Have you ever tried to google for images for your equivalent of _*helling*_ at Google or at bing.com? I have for _helling_, and the results are either perfect (the bing results) or  strange, to some extent at least (google). _Slope_ at bing.com seems to be very geometrical/…, and even more so at google...I am not suggesting either of them is better, but if you do it with your equivalent(s), do you see a likeness with mine?

The first conclusion seems to be that words elicit different associations, doesn't it? Do the _helling_-images lead to other words in your language?


----------



## apmoy70

Yes it does in Greek, _helling_ is *«κλίση»* [ˈkli.si] (fem.) --> _inclination, bending, (grammar) declension, conjugation_ < Classical 3rd declension fem. noun *«κλίσις» klĭ́sis* (nom. sing.), *«κλίσεως» klĭ́sĕōs* (gen. sing.) --> _inclination, bending, lying down, lying in bed, (grammar) declension, conjugation_ from the v. *«κλίνω» klī́nō*

(When I google κλίση, it shows up maths & grammar: κλίση)

Raw data =

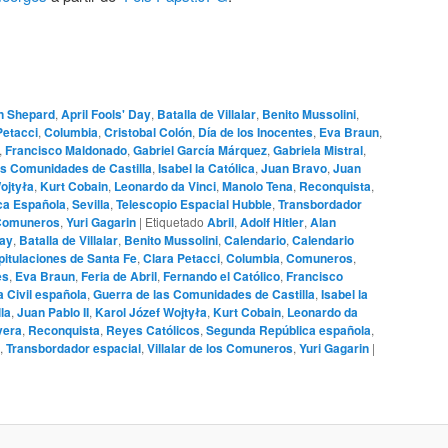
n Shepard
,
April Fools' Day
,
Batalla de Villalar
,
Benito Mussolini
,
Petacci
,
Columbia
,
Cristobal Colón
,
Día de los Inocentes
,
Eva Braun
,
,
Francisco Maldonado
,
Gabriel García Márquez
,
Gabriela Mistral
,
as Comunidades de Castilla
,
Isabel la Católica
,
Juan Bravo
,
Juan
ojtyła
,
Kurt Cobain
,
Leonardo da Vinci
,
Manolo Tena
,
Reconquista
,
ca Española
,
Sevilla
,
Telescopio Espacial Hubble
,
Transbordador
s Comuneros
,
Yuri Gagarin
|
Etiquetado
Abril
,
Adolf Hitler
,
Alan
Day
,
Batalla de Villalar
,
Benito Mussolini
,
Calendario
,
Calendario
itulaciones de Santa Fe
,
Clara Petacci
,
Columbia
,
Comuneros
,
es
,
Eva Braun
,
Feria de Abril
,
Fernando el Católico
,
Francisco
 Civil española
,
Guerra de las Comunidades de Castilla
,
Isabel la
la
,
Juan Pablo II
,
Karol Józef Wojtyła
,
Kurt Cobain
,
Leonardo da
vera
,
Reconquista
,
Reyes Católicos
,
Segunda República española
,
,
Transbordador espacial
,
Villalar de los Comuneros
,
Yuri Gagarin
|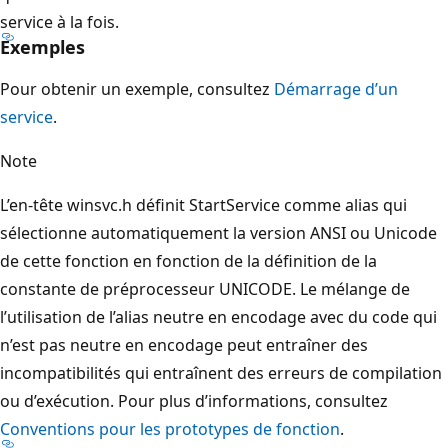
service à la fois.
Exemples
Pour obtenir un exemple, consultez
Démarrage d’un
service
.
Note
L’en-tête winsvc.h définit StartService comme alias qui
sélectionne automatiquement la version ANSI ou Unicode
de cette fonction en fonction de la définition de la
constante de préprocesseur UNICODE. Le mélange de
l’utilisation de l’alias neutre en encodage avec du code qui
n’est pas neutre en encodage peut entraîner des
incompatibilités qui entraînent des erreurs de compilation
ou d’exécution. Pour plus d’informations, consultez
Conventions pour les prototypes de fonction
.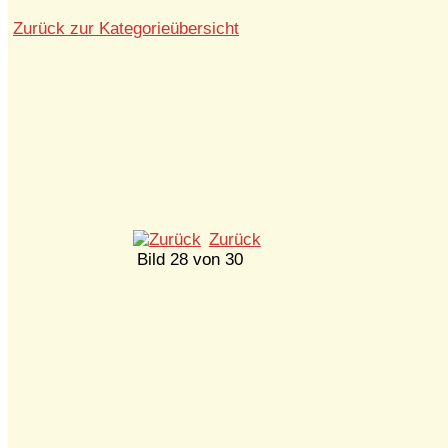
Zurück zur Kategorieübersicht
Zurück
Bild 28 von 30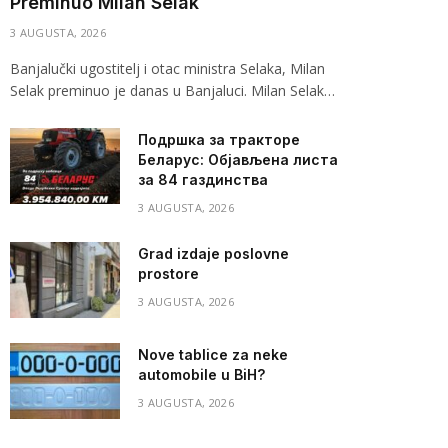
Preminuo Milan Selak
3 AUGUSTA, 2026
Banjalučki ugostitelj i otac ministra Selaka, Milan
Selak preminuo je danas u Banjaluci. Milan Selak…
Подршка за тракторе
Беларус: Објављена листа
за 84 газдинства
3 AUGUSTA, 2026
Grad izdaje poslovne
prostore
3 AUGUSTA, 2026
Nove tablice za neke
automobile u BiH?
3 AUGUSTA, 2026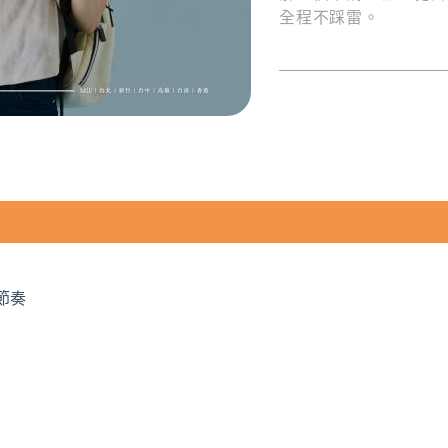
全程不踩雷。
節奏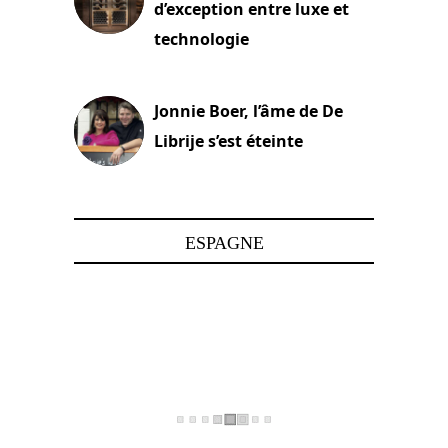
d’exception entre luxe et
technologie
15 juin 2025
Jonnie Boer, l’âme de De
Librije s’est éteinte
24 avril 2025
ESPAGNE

Task requirements =
A – Please reproduce the stretch of the thread from "Have you ever" through "likeness with mine?".
B – According to the thread, what subjects show up when apmoy70 googles κλίση?
The records play no part in this work.

Replies =
A –
Have you ever tried to google for images for your equivalent of _*helling*_ at Google or at bing.com? I have for _helling_, and the results are either perfect (the bing results) or  strange, to some extent at least (google). _Slope_ at bing.com seems to be very geometrical/…, and even more so at google...I am not suggesting either of them is better, but if you do it with your equivalent(s), do you see a likeness with mine?

B – Maths and grammar.